● **What you need to do**
Substitute "Article code" for every "SKU" in the text of all the records below, keeping everything else unchanged, and leave out the pictures.

● **Records for this task**

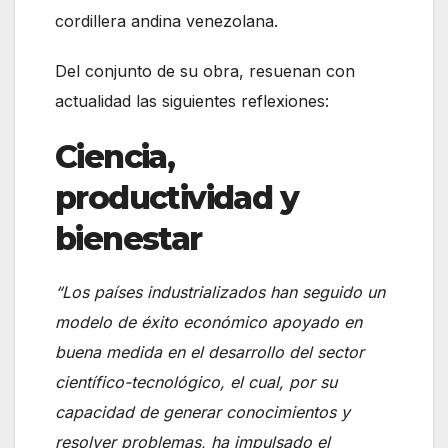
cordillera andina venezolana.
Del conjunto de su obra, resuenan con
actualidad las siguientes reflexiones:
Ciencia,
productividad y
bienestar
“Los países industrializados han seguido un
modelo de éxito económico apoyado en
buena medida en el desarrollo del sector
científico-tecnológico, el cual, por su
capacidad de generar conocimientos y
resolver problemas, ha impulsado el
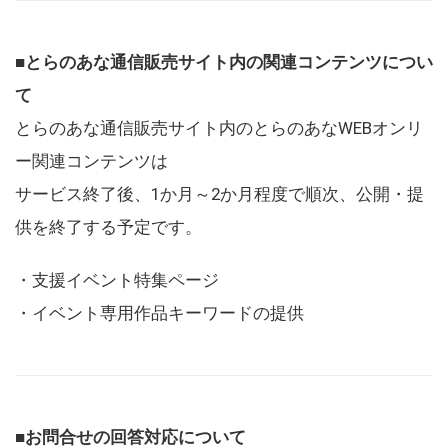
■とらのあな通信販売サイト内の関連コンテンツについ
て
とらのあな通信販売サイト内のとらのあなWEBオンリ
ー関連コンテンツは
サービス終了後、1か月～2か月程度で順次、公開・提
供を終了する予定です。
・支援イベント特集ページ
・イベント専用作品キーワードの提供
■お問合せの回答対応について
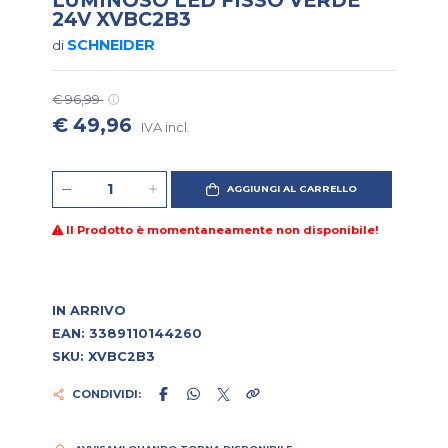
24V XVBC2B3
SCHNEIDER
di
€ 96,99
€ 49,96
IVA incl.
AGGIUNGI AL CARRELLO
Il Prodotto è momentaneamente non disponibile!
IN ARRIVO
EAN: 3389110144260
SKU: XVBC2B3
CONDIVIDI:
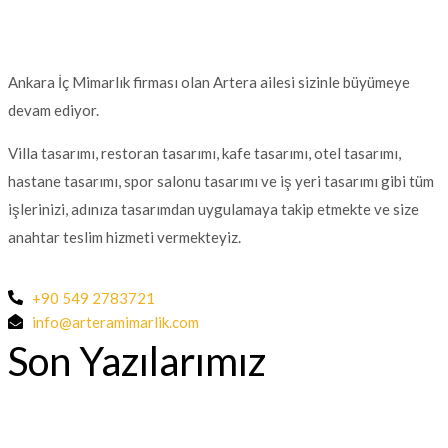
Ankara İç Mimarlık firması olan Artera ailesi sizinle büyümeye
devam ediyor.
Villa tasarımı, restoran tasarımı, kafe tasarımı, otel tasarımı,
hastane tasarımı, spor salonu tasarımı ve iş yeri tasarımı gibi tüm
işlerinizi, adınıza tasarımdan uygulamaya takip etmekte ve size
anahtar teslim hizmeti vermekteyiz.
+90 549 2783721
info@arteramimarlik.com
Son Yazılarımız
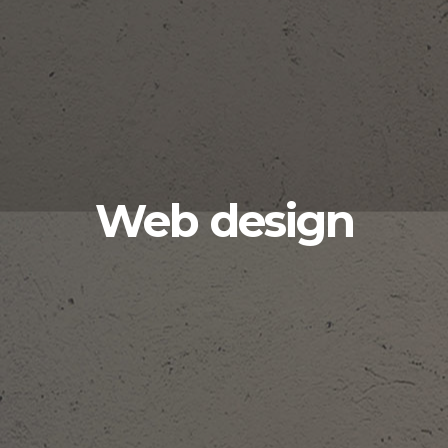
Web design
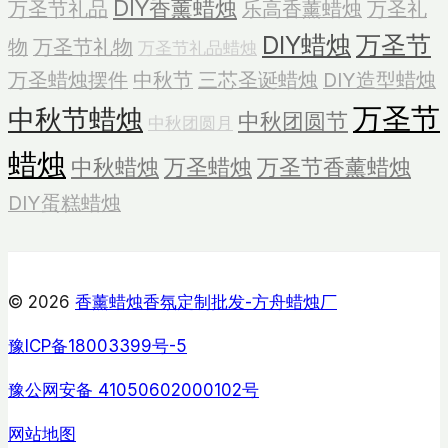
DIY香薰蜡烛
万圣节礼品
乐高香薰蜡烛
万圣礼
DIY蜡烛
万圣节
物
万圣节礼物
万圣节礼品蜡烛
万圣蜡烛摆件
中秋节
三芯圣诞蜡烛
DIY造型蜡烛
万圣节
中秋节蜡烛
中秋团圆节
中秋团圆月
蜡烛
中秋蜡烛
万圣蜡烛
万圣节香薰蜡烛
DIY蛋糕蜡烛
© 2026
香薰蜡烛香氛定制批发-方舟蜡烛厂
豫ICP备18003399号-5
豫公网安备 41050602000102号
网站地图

● **Exercise output**
cordillera andina venezolana.
Del conjunto de su obra, resuenan con
actualidad las siguientes reflexiones:
Ciencia,
productividad y
bienestar
“Los países industrializados han seguido un
modelo de éxito económico apoyado en
buena medida en el desarrollo del sector
científico-tecnológico, el cual, por su
capacidad de generar conocimientos y
resolver problemas, ha impulsado el
■とらのあな通信販売サイト内の関連コンテンツについ
て
とらのあな通信販売サイト内のとらのあなWEBオンリ
ー関連コンテンツは
サービス終了後、1か月～2か月程度で順次、公開・提
供を終了する予定です。
・支援イベント特集ページ
・イベント専用作品キーワードの提供
■お問合せの回答対応について
24V XVBC2B3
SCHNEIDER
di
€ 96,99
€ 49,96
IVA incl.
AGGIUNGI AL CARRELLO
Il Prodotto è momentaneamente non disponibile!
IN ARRIVO
EAN: 3389110144260
Article code: XVBC2B3
CONDIVIDI:
Ankara İç Mimarlık firması olan Artera ailesi sizinle büyümeye
devam ediyor.
Villa tasarımı, restoran tasarımı, kafe tasarımı, otel tasarımı,
hastane tasarımı, spor salonu tasarımı ve iş yeri tasarımı gibi tüm
işlerinizi, adınıza tasarımdan uygulamaya takip etmekte ve size
anahtar teslim hizmeti vermekteyiz.
+90 549 2783721
info@arteramimarlik.com
Son Yazılarımız
Web design
DIY香薰蜡烛
万圣节礼品
乐高香薰蜡烛
万圣礼
DIY蜡烛
万圣节
物
万圣节礼物
万圣节礼品蜡烛
万圣蜡烛摆件
中秋节
三芯圣诞蜡烛
DIY造型蜡烛
万圣节
中秋节蜡烛
中秋团圆节
中秋团圆月
蜡烛
中秋蜡烛
万圣蜡烛
万圣节香薰蜡烛
DIY蛋糕蜡烛
© 2026
香薰蜡烛香氛定制批发-方舟蜡烛厂
豫ICP备18003399号-5
豫公网安备 41050602000102号
网站地图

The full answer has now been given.